Extracted records:
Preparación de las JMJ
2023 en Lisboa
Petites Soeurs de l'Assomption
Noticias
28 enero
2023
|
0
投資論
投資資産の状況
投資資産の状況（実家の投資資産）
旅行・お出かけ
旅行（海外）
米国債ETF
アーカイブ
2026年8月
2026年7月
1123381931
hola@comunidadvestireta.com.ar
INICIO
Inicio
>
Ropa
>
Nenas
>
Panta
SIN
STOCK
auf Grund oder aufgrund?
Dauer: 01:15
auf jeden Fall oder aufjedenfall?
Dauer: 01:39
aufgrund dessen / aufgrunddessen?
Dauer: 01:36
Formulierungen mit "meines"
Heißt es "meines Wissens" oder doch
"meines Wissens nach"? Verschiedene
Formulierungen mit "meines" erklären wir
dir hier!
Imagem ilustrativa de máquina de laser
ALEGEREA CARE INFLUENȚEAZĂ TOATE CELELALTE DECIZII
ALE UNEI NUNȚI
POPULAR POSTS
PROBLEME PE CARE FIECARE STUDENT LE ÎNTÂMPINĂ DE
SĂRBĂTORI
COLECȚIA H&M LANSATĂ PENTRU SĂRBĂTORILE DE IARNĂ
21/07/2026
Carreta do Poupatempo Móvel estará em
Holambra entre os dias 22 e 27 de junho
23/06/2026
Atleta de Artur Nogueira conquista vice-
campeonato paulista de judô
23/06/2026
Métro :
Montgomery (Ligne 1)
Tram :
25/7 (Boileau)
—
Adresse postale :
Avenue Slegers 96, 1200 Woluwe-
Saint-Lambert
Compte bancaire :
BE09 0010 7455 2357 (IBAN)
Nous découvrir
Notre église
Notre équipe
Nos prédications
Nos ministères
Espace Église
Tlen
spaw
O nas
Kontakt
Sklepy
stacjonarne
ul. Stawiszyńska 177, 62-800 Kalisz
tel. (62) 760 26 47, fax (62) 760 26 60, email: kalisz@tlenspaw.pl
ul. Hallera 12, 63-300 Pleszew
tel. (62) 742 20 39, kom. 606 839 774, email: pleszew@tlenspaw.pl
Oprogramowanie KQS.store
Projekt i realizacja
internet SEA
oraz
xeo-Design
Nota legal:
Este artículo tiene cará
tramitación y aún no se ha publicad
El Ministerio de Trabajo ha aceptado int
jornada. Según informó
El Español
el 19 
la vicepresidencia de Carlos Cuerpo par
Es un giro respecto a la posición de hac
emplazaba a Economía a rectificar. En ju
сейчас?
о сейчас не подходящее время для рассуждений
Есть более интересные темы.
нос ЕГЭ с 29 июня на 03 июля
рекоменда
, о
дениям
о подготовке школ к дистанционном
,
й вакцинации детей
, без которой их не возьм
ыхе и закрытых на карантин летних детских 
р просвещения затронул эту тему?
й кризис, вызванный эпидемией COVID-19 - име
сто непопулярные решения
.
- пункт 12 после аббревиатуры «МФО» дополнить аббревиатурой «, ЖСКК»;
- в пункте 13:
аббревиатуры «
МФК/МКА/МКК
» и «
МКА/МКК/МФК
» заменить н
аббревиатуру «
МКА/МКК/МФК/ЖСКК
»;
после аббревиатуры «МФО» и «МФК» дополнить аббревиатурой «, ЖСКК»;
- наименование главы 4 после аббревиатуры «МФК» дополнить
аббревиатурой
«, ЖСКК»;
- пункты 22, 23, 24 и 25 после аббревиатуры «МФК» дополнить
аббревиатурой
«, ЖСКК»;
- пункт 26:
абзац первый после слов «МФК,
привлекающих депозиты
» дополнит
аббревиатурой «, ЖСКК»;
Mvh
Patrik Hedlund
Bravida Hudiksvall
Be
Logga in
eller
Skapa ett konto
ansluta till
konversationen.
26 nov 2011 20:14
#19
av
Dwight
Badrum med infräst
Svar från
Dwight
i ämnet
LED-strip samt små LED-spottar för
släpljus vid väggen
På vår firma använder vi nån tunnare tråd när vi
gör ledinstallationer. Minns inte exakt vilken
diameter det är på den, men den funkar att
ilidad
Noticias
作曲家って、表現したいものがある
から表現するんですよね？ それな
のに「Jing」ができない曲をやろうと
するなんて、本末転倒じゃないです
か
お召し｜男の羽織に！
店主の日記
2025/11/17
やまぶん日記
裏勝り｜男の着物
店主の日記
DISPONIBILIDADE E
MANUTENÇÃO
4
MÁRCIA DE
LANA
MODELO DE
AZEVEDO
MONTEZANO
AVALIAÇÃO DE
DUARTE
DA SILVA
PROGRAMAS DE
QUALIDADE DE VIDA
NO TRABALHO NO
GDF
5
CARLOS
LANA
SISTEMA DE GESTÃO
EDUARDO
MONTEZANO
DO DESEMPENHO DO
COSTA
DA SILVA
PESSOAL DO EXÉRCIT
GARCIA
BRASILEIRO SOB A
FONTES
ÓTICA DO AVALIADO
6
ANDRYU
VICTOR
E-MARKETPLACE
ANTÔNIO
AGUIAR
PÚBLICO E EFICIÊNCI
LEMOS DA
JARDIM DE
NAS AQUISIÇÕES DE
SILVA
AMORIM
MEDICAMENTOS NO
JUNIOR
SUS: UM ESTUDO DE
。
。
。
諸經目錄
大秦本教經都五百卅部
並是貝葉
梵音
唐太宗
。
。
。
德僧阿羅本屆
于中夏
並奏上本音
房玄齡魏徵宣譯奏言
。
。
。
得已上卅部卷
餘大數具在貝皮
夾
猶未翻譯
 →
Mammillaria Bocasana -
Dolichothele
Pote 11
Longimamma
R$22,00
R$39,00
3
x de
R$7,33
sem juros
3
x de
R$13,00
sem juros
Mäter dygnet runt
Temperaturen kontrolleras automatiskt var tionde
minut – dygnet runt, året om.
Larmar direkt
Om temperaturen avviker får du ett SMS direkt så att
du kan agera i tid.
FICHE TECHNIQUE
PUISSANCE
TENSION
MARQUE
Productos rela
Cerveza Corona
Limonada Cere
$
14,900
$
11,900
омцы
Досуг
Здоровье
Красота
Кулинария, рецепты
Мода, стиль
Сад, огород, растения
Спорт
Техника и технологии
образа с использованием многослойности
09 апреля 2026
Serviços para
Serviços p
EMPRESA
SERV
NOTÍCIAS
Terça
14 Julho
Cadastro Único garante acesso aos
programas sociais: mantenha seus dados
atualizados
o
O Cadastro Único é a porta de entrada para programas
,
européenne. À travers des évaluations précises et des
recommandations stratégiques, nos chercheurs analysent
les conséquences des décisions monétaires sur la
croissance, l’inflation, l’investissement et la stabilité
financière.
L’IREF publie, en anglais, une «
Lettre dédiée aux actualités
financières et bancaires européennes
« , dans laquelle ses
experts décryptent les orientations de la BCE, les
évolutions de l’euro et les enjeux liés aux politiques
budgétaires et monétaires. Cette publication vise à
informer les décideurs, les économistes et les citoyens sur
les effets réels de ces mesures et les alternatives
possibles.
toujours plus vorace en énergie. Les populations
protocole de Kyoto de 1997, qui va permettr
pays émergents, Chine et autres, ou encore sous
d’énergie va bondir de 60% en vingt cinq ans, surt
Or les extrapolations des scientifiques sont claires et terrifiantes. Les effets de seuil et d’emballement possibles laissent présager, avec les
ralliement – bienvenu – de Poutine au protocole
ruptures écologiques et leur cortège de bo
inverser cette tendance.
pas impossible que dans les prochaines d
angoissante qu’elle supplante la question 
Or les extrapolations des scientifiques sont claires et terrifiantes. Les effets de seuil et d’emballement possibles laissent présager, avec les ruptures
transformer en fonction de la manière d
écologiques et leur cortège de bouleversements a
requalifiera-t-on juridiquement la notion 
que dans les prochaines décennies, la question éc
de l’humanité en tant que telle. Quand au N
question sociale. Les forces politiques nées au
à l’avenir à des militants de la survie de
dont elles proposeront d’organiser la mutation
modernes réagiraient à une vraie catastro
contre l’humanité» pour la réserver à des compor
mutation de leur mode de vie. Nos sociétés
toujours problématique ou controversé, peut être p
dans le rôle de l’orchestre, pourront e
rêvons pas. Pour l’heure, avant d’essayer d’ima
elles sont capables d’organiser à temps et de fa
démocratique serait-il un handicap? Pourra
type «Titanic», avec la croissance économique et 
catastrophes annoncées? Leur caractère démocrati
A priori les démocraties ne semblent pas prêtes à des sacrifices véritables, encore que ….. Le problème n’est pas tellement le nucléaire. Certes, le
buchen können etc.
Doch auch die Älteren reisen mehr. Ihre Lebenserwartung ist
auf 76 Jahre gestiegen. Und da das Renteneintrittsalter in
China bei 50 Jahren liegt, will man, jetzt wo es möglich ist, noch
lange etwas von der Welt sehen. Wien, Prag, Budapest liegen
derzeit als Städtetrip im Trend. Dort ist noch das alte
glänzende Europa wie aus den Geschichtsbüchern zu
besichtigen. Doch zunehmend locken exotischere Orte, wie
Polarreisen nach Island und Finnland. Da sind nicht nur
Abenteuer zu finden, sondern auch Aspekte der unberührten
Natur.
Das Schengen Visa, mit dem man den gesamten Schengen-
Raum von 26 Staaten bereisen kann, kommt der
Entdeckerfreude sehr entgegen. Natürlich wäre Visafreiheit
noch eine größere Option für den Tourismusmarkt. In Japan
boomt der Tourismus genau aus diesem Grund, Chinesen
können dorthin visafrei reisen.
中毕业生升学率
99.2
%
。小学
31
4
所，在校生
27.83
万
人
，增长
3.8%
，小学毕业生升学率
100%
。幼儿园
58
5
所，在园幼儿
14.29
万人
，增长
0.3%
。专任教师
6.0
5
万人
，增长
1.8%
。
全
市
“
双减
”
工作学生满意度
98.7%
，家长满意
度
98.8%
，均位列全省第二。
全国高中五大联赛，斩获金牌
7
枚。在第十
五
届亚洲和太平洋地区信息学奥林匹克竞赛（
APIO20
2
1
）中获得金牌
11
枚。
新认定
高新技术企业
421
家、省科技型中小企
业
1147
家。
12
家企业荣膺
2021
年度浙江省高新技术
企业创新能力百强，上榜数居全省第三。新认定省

DIRECTIONS: Rewrite the records from their start through the line containing "POPULAR POSTS", with "Dauer" changed to "Laufzeit" and everything else kept as it is.

ANSWER BELOW:
Preparación de las JMJ
2023 en Lisboa
Petites Soeurs de l'Assomption
Noticias
28 enero
2023
|
0
投資論
投資資産の状況
投資資産の状況（実家の投資資産）
旅行・お出かけ
旅行（海外）
米国債ETF
アーカイブ
2026年8月
2026年7月
1123381931
hola@comunidadvestireta.com.ar
INICIO
Inicio
>
Ropa
>
Nenas
>
Panta
SIN
STOCK
auf Grund oder aufgrund?
Laufzeit: 01:15
auf jeden Fall oder aufjedenfall?
Laufzeit: 01:39
aufgrund dessen / aufgrunddessen?
Laufzeit: 01:36
Formulierungen mit "meines"
Heißt es "meines Wissens" oder doch
"meines Wissens nach"? Verschiedene
Formulierungen mit "meines" erklären wir
dir hier!
Imagem ilustrativa de máquina de laser
ALEGEREA CARE INFLUENȚEAZĂ TOATE CELELALTE DECIZII
ALE UNEI NUNȚI
POPULAR POSTS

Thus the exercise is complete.